Many breeds of small dogs were found and removed over a period of twelve hours. Dogs were even found living in the walls of the home, on bookshelves, and anywhere they could find a space to stand.
“A majority of the dogs had intestinal parasites, fleas, skin issues, and some were pregnant. The dogs hadn’t been socialized with outside people. They were very social with other dogs (obviously) but some needed a lot of socialization with people, while others adapted right away,” said Ms. Cammisa.
Hoarding was once considered an anomaly, but there has been a greater prevalence and surge in cases over the past year.
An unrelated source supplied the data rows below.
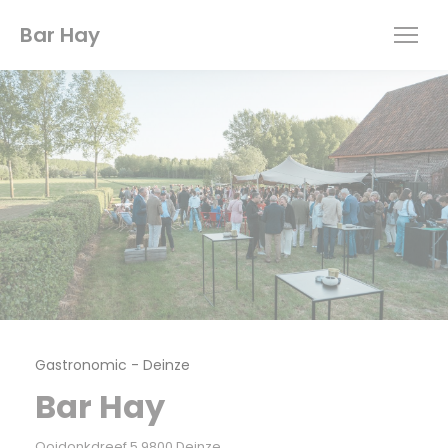
Personalizing your cookie choices
Bar Hay
Gastronomic
-
Deinze
Bar Hay
((opens in a new window))
Ooidonkdreef 5 9800 Deinze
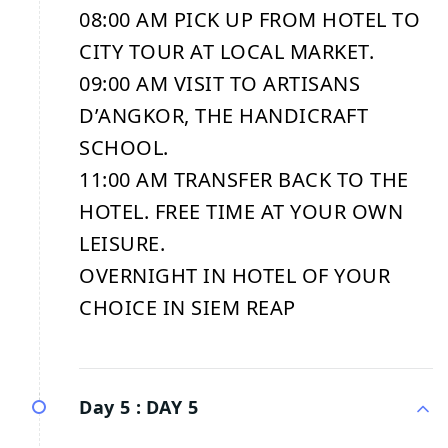
08:00 AM PICK UP FROM HOTEL TO
CITY TOUR AT LOCAL MARKET.
09:00 AM VISIT TO ARTISANS
D’ANGKOR, THE HANDICRAFT
SCHOOL.
11:00 AM TRANSFER BACK TO THE
HOTEL. FREE TIME AT YOUR OWN
LEISURE.
OVERNIGHT IN HOTEL OF YOUR
CHOICE IN SIEM REAP
Day 5 :
DAY 5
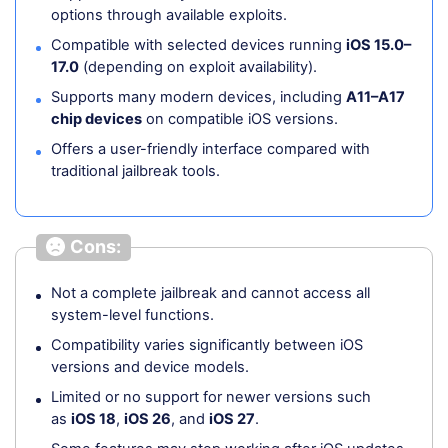
options through available exploits.
Compatible with selected devices running
iOS 15.0–
17.0
(depending on exploit availability).
Supports many modern devices, including
A11–A17
chip devices
on compatible iOS versions.
Offers a user-friendly interface compared with
traditional jailbreak tools.
Cons:
Not a complete jailbreak and cannot access all
system-level functions.
Compatibility varies significantly between iOS
versions and device models.
Limited or no support for newer versions such
as
iOS 18
,
iOS 26
, and
iOS 27
.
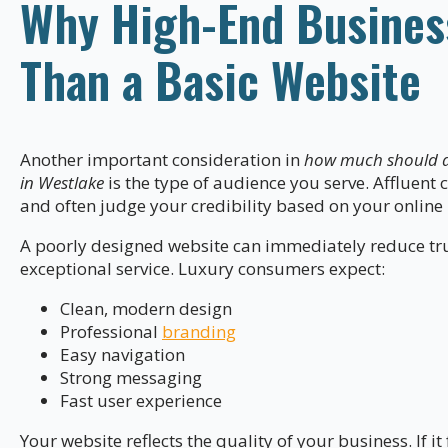
Why High-End Busines
Than a Basic Website
Another important consideration in
how much should a 
in Westlake
is the type of audience you serve. Affluent
and often judge your credibility based on your online
A poorly designed website can immediately reduce trus
exceptional service. Luxury consumers expect:
Clean, modern design
Professional
branding
Easy navigation
Strong messaging
Fast user experience
Your website reflects the quality of your business. If i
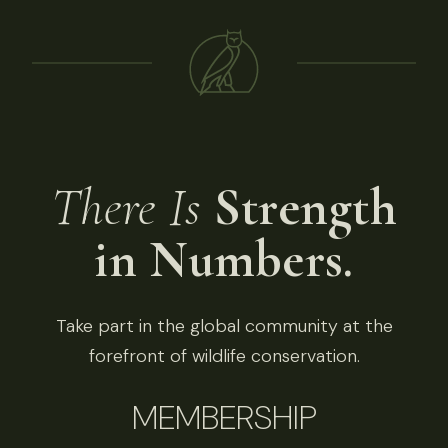
There Is
Strength
in Numbers.
Take part in the global community at the
forefront of wildlife conservation.
MEMBERSHIP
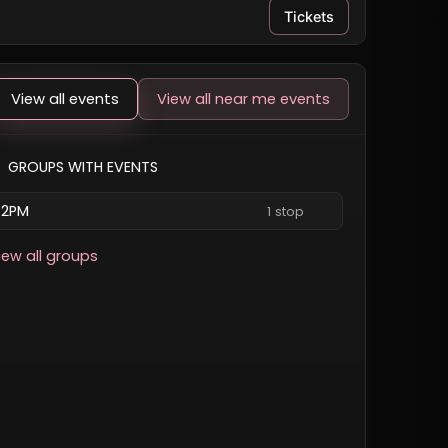
Tickets
View all events
View all near me events
GROUPS WITH EVENTS
2PM
1 stop
iew all groups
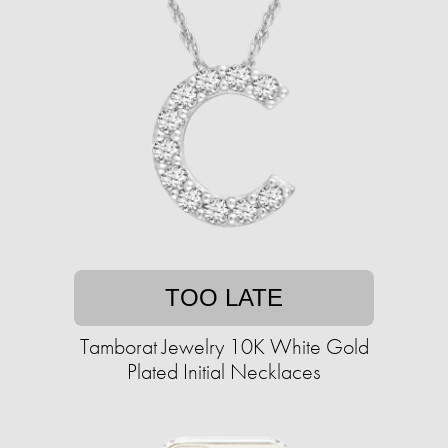
TOO LATE
Tamborat Jewelry 10K White Gold
Plated Initial Necklaces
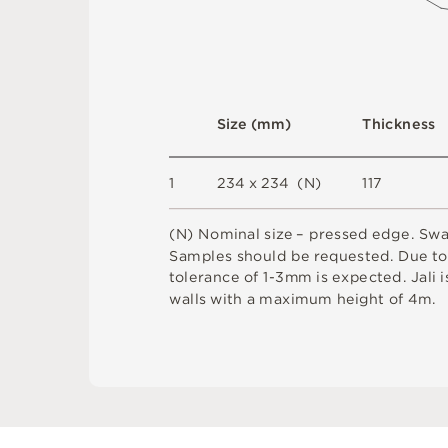
S
i
z
e
(
m
m
)
T
h
i
c
kn
es
s
1
2
3
4
x
2
3
4
(
N
)
1
1
7
(
N
)
N
o
m
i
n
a
l
s
i
z
e –
p
r
es
s
e
d
e
d
g
e
.
S
w
S
am
ple
s
s
h
o
u
l
d
b
e
r
e
q
u
e
s
t
e
d
.
D
u
e
t
t
ol
e
r
a
n
c
e
o
f
1
-
3m
m
i
s
e
x
pe
c
t
e
d
.
J
a
l
i
i
w
a
l
l
s
w
i
t
h
a
m
a
x
i
m
u
m
h
e
i
g
h
t
o
f
4
m
.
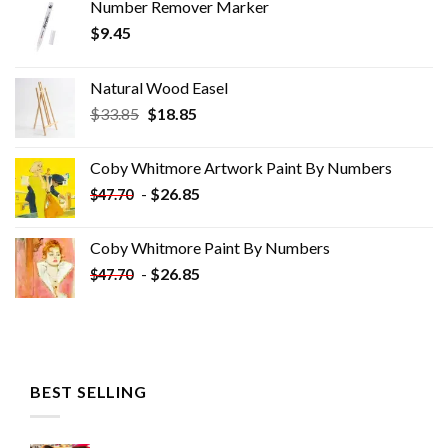
Number Remover Marker
$
9.45
Natural Wood Easel
Original
Current
$
33.85
$
18.85
price
price
was:
is:
Coby Whitmore Artwork Paint By Numbers
$33.85.
$18.85.
-
$
26.85
$
47.70
Coby Whitmore Paint By Numbers
-
$
26.85
$
47.70
BEST SELLING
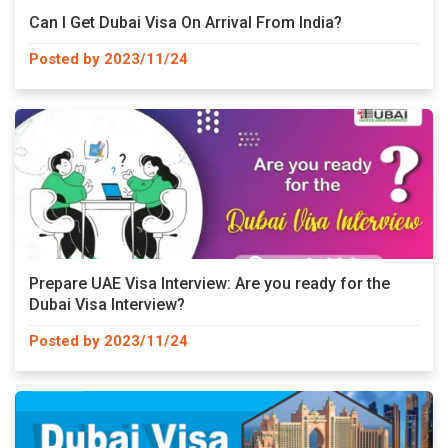
Can I Get Dubai Visa On Arrival From India?
Posted by 2023/11/24
Prepare UAE Visa Interview: Are you ready for the
Dubai Visa Interview?
Posted by 2023/11/24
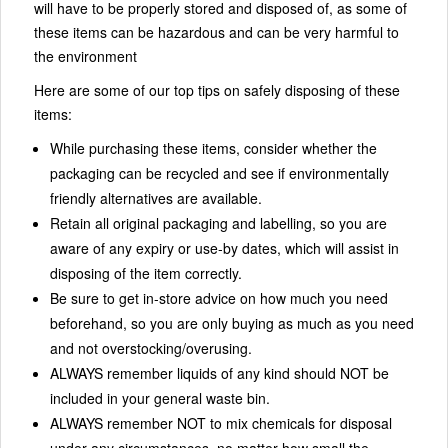
will have to be properly stored and disposed of, as some of
these items can be hazardous and can be very harmful to
the environment
Here are some of our top tips on safely disposing of these
items:
While purchasing these items, consider whether the
packaging can be recycled and see if environmentally
friendly alternatives are available.
Retain all original packaging and labelling, so you are
aware of any expiry or use-by dates, which will assist in
disposing of the item correctly.
Be sure to get in-store advice on how much you need
beforehand, so you are only buying as much as you need
and not overstocking/overusing.
ALWAYS remember liquids of any kind should NOT be
included in your general waste bin.
ALWAYS remember NOT to mix chemicals for disposal
under any circumstances, no matter how small the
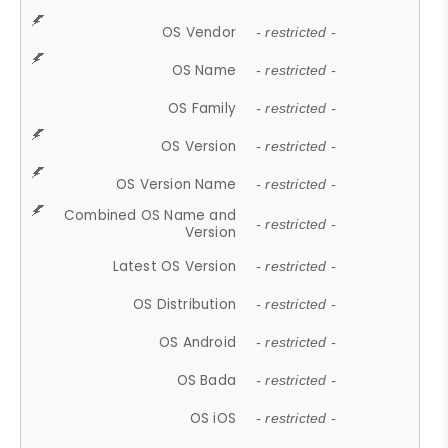
OS Vendor
- restricted -
OS Name
- restricted -
OS Family
- restricted -
OS Version
- restricted -
OS Version Name
- restricted -
Combined OS Name and
- restricted -
Version
Latest OS Version
- restricted -
OS Distribution
- restricted -
OS Android
- restricted -
OS Bada
- restricted -
OS iOS
- restricted -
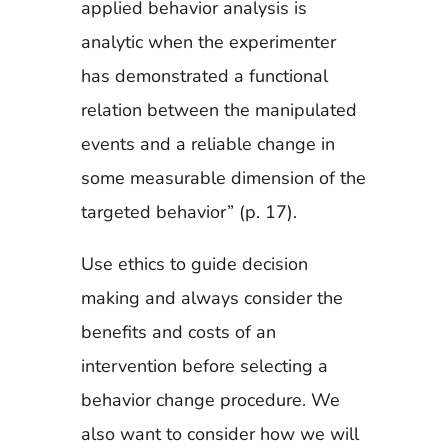
applied behavior analysis is
analytic when the experimenter
has demonstrated a functional
relation between the manipulated
events and a reliable change in
some measurable dimension of the
targeted behavior” (p. 17).
Use ethics to guide decision
making and always consider the
benefits and costs of an
intervention before selecting a
behavior change procedure. We
also want to consider how we will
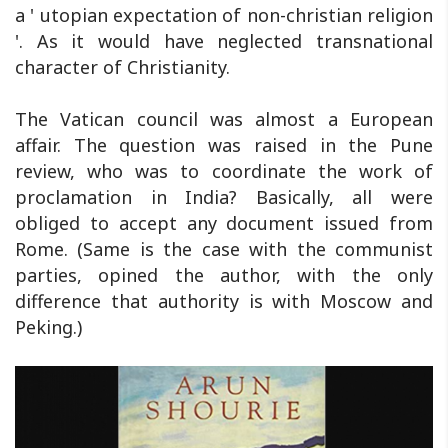
a ' utopian expectation of non-christian religion
'. As it would have neglected transnational
character of Christianity.
The Vatican council was almost a European
affair. The question was raised in the Pune
review, who was to coordinate the work of
proclamation in India? Basically, all were
obliged to accept any document issued from
Rome. (Same is the case with the communist
parties, opined the author, with the only
difference that authority is with Moscow and
Peking.)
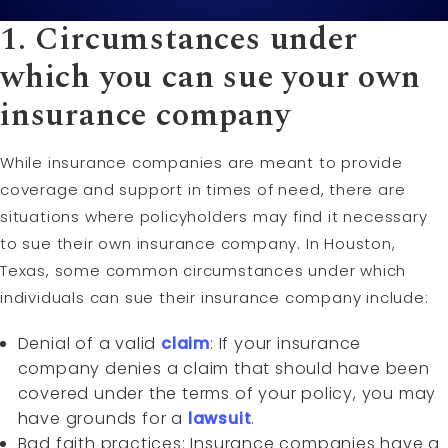
1. Circumstances under
which you can sue your own
insurance company
While insurance companies are meant to provide
coverage and support in times of need, there are
situations where policyholders may find it necessary
to sue their own insurance company. In Houston,
Texas, some common circumstances under which
individuals can sue their insurance company include:
Denial of a valid
claim
: If your insurance
company denies a claim that should have been
covered under the terms of your policy, you may
have grounds for a
lawsuit
.
Bad faith practices: Insurance companies have a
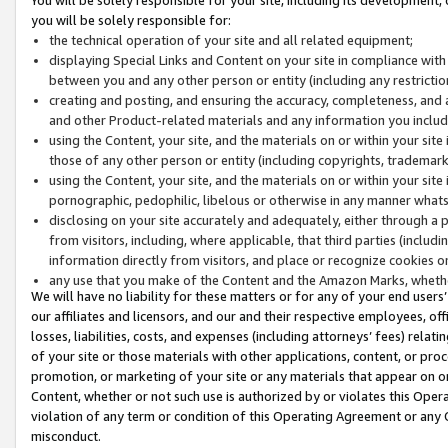
you will be solely responsible for:
the technical operation of your site and all related equipment;
displaying Special Links and Content on your site in compliance w
between you and any other person or entity (including any restrictio
creating and posting, and ensuring the accuracy, completeness, and a
and other Product-related materials and any information you include 
using the Content, your site, and the materials on or within your site
those of any other person or entity (including copyrights, trademarks,
using the Content, your site, and the materials on or within your si
pornographic, pedophilic, libelous or otherwise in any manner what
disclosing on your site accurately and adequately, either through a p
from visitors, including, where applicable, that third parties (inclu
information directly from visitors, and place or recognize cookies o
any use that you make of the Content and the Amazon Marks, wheth
We will have no liability for these matters or for any of your end users
our affiliates and licensors, and our and their respective employees, of
losses, liabilities, costs, and expenses (including attorneys’ fees) relat
of your site or those materials with other applications, content, or pro
promotion, or marketing of your site or any materials that appear on or w
Content, whether or not such use is authorized by or violates this Ope
violation of any term or condition of this Operating Agreement or any 
misconduct.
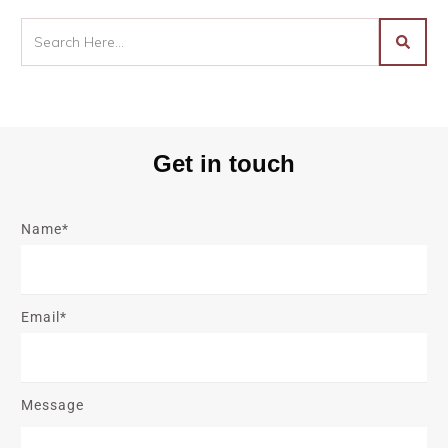
Get in touch
Name*
Email*
Message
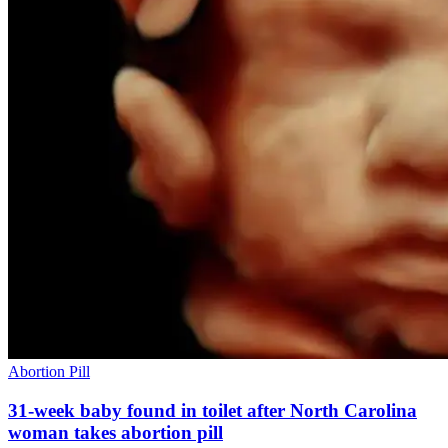
Abortion Pill
31-week baby found in toilet after North Carolina
woman takes abortion pill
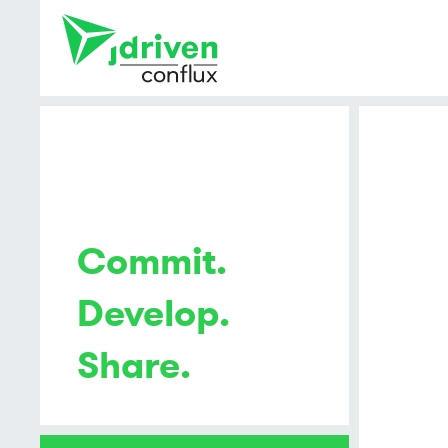
Commit.
Develop.
Share.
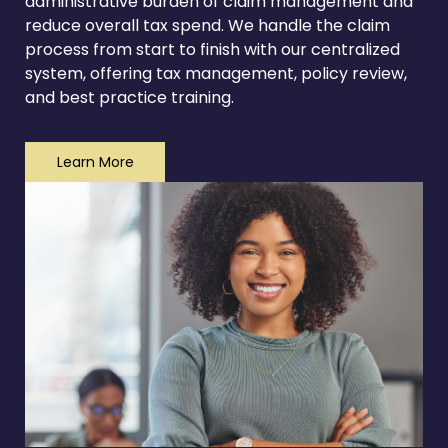
administrative burden of claim management and
reduce overall tax spend. We handle the claim
process from start to finish with our centralized
system, offering tax management, policy review,
and best practice training.
Learn More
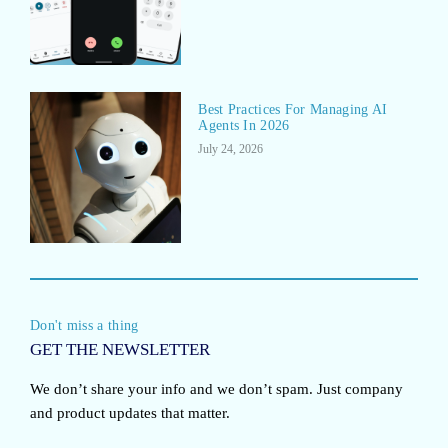
Best Practices For Managing AI
Agents In 2026
July 24, 2026
Don't miss a thing
GET THE NEWSLETTER
We don’t share your info and we don’t spam. Just company
and product updates that matter.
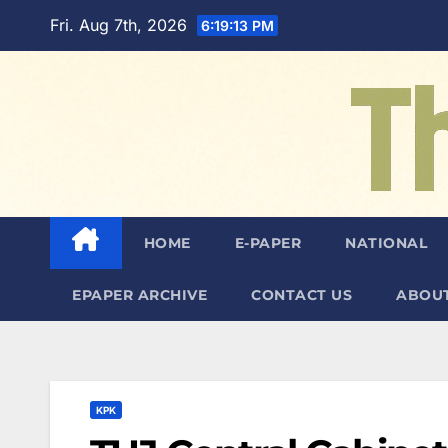
Skip
Fri. Aug 7th, 2026
6:19:14 PM
to
content
HOME
E-PAPER
NATIONAL
EPAPER ARCHIVE
CONTACT US
ABOUT
KPK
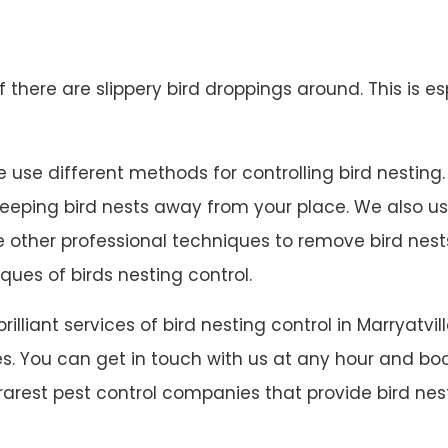
 if there are slippery bird droppings around. This is es
 use different methods for controlling bird nesting. W
 keeping bird nests away from your place. We also u
ave other professional techniques to remove bird ne
ques of birds nesting control.
brilliant services of bird nesting control in Marrya
s. You can get in touch with us at any hour and book
 rarest pest control companies that provide bird nest 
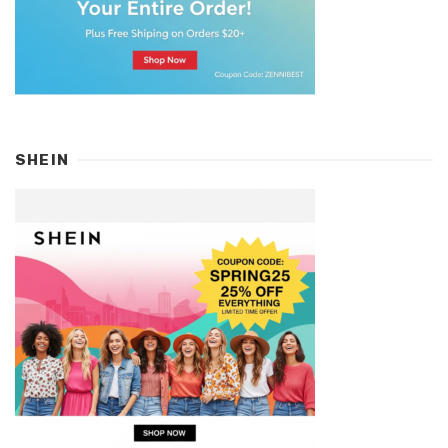
SHEIN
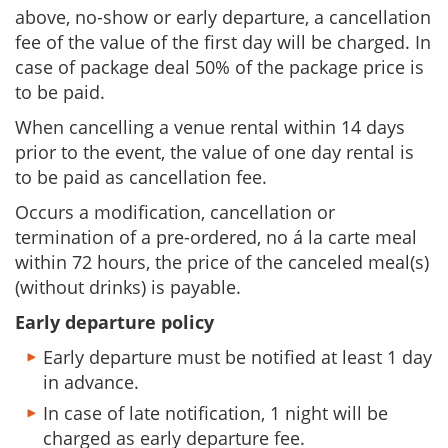
above, no-show or early departure, a cancellation
fee of the value of the first day will be charged. In
case of package deal 50% of the package price is
to be paid.
When cancelling a venue rental within 14 days
prior to the event, the value of one day rental is
to be paid as cancellation fee.
Occurs a modification, cancellation or
termination of a pre-ordered, no á la carte meal
within 72 hours, the price of the canceled meal(s)
(without drinks) is payable.
Early departure policy
Early departure must be notified at least 1 day
in advance.
In case of late notification, 1 night will be
charged as early departure fee.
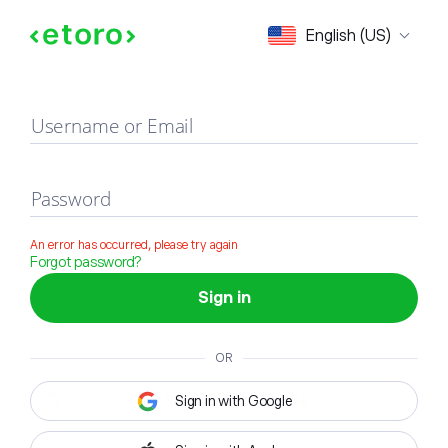
Sign in
English (US)
Username or Email
Password
An error has occurred, please try again
Forgot password?
Sign in
OR
Sign in with Google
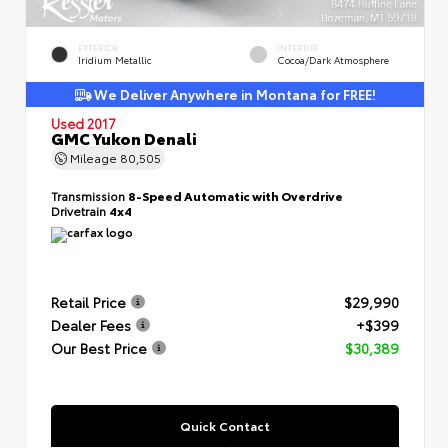
EXTERIOR
INTERIOR
Iridium Metallic
Cocoa/Dark Atmosphere
We Deliver Anywhere in Montana for FREE!
Used 2017
GMC Yukon Denali
Mileage
80,505
Transmission
8-Speed Automatic with Overdrive
Drivetrain
4x4
Retail Price
$29,990
Dealer Fees
+$399
Our Best Price
$30,389
Quick Contact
As with other acts of animal cruelty, it may be impossible to know for sure what motivates the abuse inflicted by hoarders. We do know:
- Most common animal victims of hoarders are cats, followed by dogs
- Recidivism rates for hoarders are almost 100%
- 72% of hoarders are women2
According to the Animal Legal Defense fund (ALDF), it is likely that up to a quarter million animals–250,000 per year–are victims of hoarders. Records kept by ALDF indicate that in the last four years, the number of reported hoarding cases has more than doubled. In terms of the number of animals affected and the degree and duration of their suffering, hoarding is the number one animal cruelty crisis facing companion animals in communities throughout the country.3
“Situations like [the case in] Howell are tragic. But it raised awareness and it touched people’s hearts. We had a broad outpouring of support from all over the country and the animal welfare system came together – it worked,” said Ms. Cammisa.
Human outreach is also a critical component needed to address the complex, somewhat silent psychological issue of animal hoarding in communities. It requires help from social services, civic organizations, law enforcement, and mental health professionals. Most importantly, it requires all of us to look around in our neighborhoods and families—and to ask questions or speak up when something doesn’t look or feel right.
The relationships and networking within the animal welfare system formed a strong safety net for the animals. All of the dogs from the Howell case sheltered by St. Hubert’s, except for a litter of puppies, have been adopted— and found their forever homes.